* _EXERCISE AIM_: Word for word, restate the data that follows, omitting the images.

* _Records excerpted from a collection_:
BEGIN
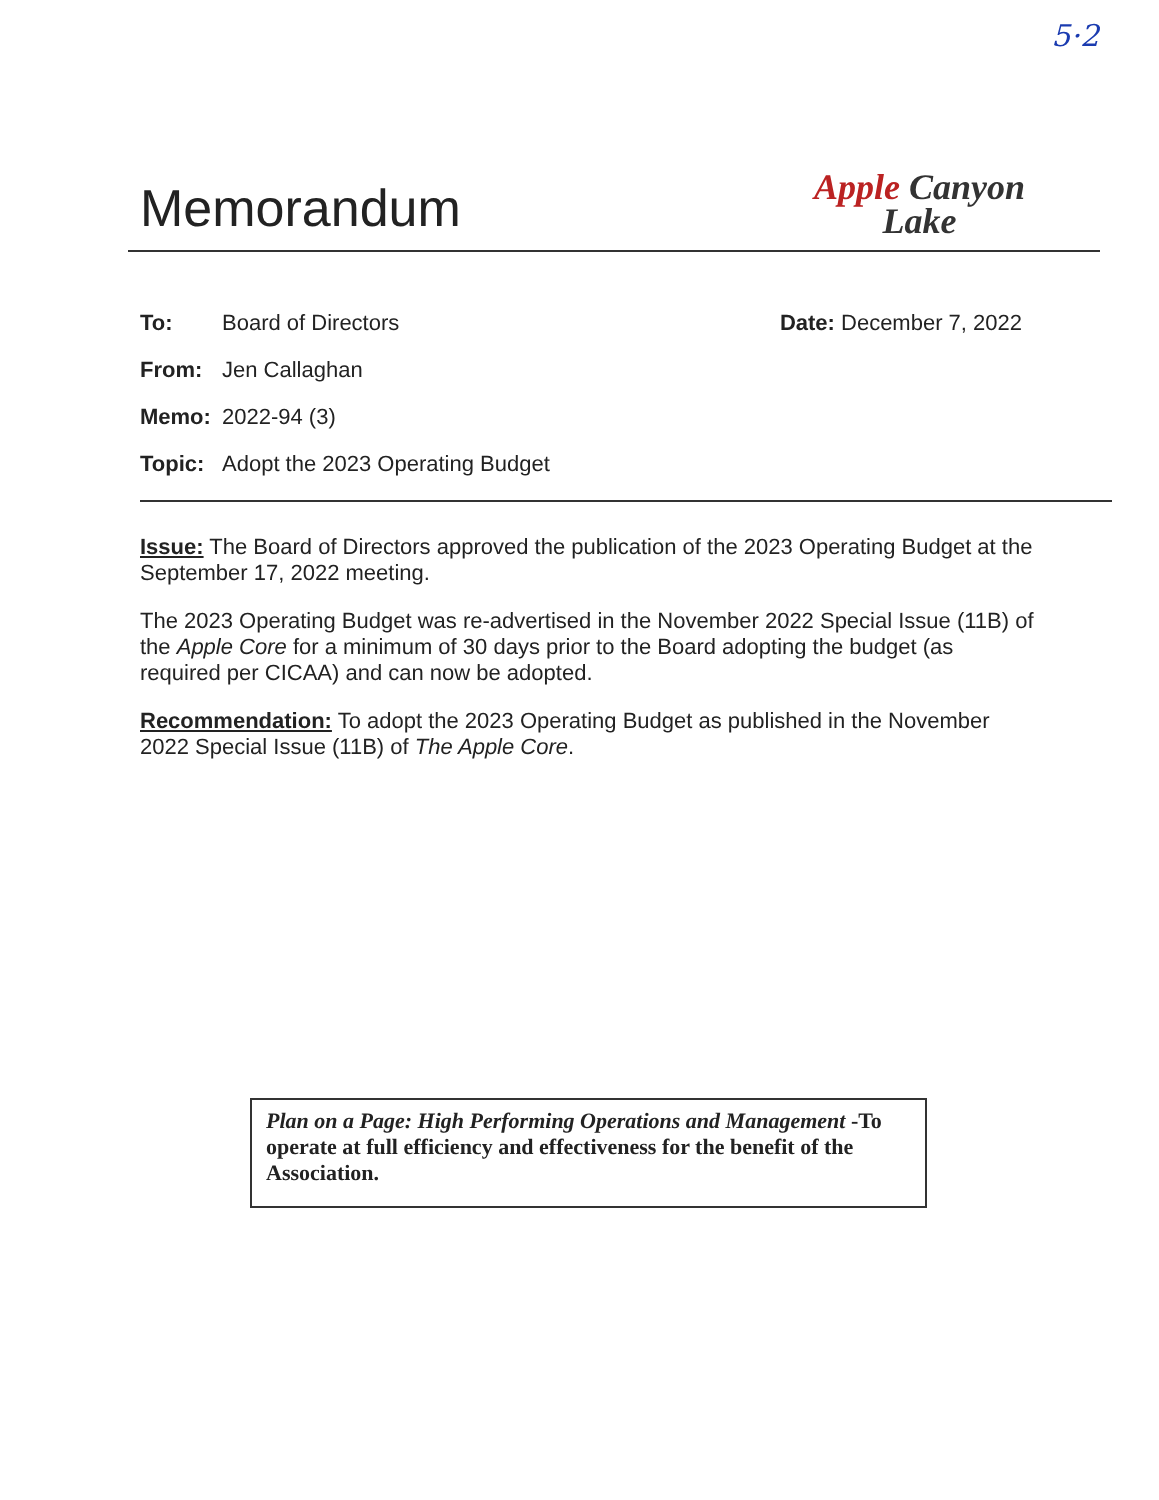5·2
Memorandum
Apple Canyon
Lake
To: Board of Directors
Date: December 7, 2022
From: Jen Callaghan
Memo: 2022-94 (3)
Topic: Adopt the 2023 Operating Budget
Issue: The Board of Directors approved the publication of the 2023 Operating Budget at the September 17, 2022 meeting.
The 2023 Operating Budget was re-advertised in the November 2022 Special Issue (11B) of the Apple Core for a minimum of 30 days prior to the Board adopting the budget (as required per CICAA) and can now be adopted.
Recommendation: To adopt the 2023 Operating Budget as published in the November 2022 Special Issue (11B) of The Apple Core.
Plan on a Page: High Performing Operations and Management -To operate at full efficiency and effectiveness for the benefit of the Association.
END
* _COMPLETED TASK_:
5·2
Memorandum
Apple Canyon
Lake
To: Board of Directors
Date: December 7, 2022
From: Jen Callaghan
Memo: 2022-94 (3)
Topic: Adopt the 2023 Operating Budget
Issue: The Board of Directors approved the publication of the 2023 Operating Budget at the September 17, 2022 meeting.
The 2023 Operating Budget was re-advertised in the November 2022 Special Issue (11B) of the Apple Core for a minimum of 30 days prior to the Board adopting the budget (as required per CICAA) and can now be adopted.
Recommendation: To adopt the 2023 Operating Budget as published in the November 2022 Special Issue (11B) of The Apple Core.
Plan on a Page: High Performing Operations and Management -To operate at full efficiency and effectiveness for the benefit of the Association.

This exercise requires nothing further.